U.S. Marine Corporal Jeffrey Howell, a Hometown Hero

This week KCBD would like to honor U.S. Marine Corporal Jeffrey Howell as our "Hometown Hero". Jeffrey is a 2006 Monterey High School graduate who just recently returned to Lubbock after his enlistment ended in September.

Unlike most kids, Jeffrey had always had a passion for a particular career - a career dedicated to protecting our country.

"Jeff decided to enlist when he was about 13 or 14 years old. He put a Marine Corp flag up in his room and read every Marine Corp book he could find," said Reg Howell, Jeff's father.

He didn't waste any time. Still a student at Monterey High School, Jeffrey signed up for the Marines in 2005 and went to boot camp just months after graduating in 2006.

"Of course, as parents we were worried to death about him the whole time," Reg said.

Like most military parents, they suffered through sleepless nights and days filled with fear. Reg and his wife had no idea they would see those fears unfold before their very eyes.

"We were skyping with Jeff one time during his first deployment to Iraq. We're sitting there and all of a sudden we hear a big boom in the background. Jeff jumps up and he's got his M4 attached to him, and he runs off right in the middle of the conversation," said Reg. "We didn't know until later that they were firing rockets into the base that they were at. No one was hurt, but it was a pretty scary moment."

As the war continued, those scary moments continued for Jeffrey's family. He was deployed again in 2009; this time to Afghanistan. Rather than fighting off rockets and snipers like in Iraq, in Afghanistan their worst enemies were those that lay hidden.

"I was a combat engineer, so I helped lead a sweep team to look for IEDs," Jeffrey said. "You always have to watch your step, that's why you have a team with you. I really wasn't worried too much about myself, I just wanted to get the convoy out of there, get my team out safely."

Jeffrey had been hit by IEDs before, but none like this.

"The front axle and front part of the engine was blown off from the back half of the vehicle. I was in the gun part of the convoy that got blown out, and that's about all I remember from it," Jeffrey said.

He suffered a traumatic brain injury, losing hearing in his left hear, partial hearing in his right, and causing problems with his eyesight.

His enlistment was ending, and Jeffrey was awarded a Purple Heart, among many other medals for his brave service.

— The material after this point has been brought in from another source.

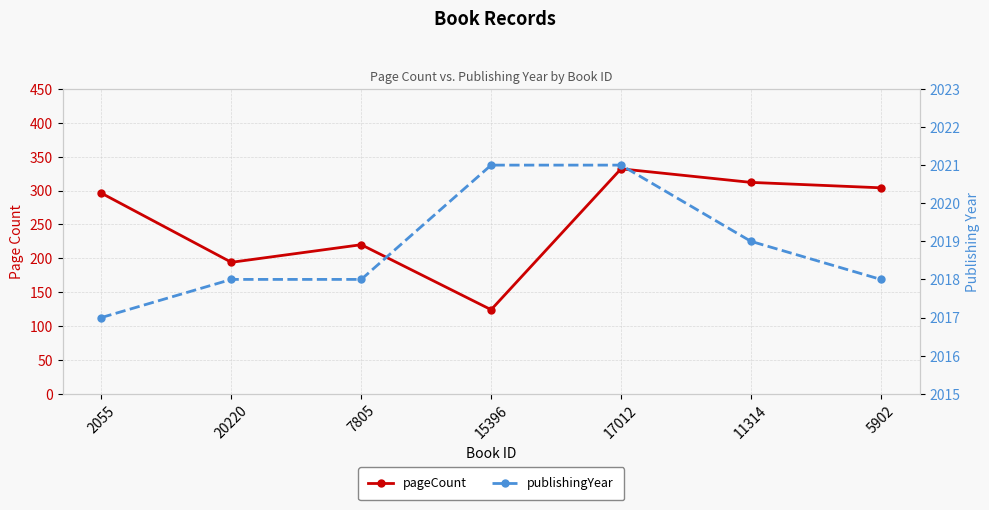

How many series are shown in this chart?

2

But even after being injured, Jeffrey felt his time was not done in the Marines. He reenlisted for a third tour in 2011 in Afghanistan.

"They had a lot of new guys, new marines with them, but I didn't want to see them go without me. I just decided to give it one more shot and stick with them to train some of the new guys," Jeffrey said.

Jeffrey returned unharmed, and his enlistment ended in September of 2011. After several surgeries on his ears and eyes, his hearing and sight have improved. Jeffrey now has a job contracting with the Lubbock County Sheriff's Office, using his skills he learned as a Marine.

A true hero who sacrificed and fought for our country - a hero who has already inspired his little brother to join the Marines and be a hero just like him.

"Jeff is the most loving kid in the world," his father said. "He wanted to serve his country. He did so and he did it very honorably."